The AP staff in Gaza City would witness a rocket launch right beside their office, endangering reporters and other civilians nearby—and the AP wouldn't report it, not even in AP articles about Israeli claims that Hamas was launching rockets from residential areas. (This happened.) Hamas fighters would burst into the AP's Gaza bureau and threaten the staff—and the AP wouldn't report it. (This also happened.) Cameramen waiting outside Shifa Hospital in Gaza City would film the arrival of civilian casualties and then, at a signal from an official, turn off their cameras when wounded and dead fighters came in, helping Hamas maintain the illusion that only civilians were dying. (This too happened; the information comes from multiple sources with firsthand knowledge of these incidents.)

What's this about trusting the AP?

In response to the AP's claim of ignorance about Hamas being in their building, the New York Post asked in a staff editorial in the Tuesday issue why anyone should trust the AP's reporting.

"If it's true that AP was so unaware — and the evidence suggests it's unlikely — how can anyone trust its reporting in the region?" the Post asked.

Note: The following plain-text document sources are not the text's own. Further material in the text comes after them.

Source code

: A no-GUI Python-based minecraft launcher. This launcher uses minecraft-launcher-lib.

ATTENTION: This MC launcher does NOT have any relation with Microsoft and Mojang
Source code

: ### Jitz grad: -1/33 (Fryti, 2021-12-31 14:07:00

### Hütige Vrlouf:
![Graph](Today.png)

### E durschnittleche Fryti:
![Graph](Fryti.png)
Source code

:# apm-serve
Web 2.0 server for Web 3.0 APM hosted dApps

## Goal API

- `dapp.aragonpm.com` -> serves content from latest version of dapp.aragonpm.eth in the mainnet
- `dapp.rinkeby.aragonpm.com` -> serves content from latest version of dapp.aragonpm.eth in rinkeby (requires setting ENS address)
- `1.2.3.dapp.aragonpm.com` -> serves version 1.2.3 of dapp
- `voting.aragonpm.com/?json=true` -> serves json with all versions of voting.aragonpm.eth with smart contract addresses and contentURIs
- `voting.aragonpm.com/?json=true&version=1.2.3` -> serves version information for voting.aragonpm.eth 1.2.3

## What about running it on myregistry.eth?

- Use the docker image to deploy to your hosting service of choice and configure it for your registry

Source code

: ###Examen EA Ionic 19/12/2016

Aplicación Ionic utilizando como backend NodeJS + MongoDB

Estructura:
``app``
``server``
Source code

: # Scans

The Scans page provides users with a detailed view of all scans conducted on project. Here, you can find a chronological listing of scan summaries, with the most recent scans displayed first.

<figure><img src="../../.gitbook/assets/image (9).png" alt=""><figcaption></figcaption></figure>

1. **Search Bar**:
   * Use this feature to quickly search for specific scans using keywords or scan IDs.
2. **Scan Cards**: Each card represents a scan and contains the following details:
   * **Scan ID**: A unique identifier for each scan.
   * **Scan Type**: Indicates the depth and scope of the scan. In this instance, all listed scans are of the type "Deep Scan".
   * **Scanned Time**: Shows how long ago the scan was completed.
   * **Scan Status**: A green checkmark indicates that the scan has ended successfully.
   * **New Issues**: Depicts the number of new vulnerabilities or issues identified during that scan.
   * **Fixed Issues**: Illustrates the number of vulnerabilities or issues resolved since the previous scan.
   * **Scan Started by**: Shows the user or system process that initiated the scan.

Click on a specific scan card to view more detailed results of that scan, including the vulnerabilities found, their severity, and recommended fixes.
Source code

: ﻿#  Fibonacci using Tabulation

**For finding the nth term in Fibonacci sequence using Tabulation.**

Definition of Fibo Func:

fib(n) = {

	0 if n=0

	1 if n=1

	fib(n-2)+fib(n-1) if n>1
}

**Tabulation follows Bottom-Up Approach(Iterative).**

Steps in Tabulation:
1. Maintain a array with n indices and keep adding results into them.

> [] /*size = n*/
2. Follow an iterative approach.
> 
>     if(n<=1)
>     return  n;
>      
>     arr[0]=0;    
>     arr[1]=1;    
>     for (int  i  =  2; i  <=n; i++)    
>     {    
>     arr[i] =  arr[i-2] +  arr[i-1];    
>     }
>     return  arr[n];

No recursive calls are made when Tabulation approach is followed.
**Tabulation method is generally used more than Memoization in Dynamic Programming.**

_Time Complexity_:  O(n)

The paper indicated that, if the AP was unable to figure it out, its reporting abilities should be called into question. If AP did know, then its willingness to cover-up and obfuscate should lead people to question the agency's ability to deliver trustworthy news.

Citing Friedman's 2014 report, the Post said, it certainly appears the AP did know about Hamas occupying the same building and refused to reveal it.

"It seems that what AP doesn't know — and doesn't report — always favors Hamas over those the group terrorizes," the Post concluded.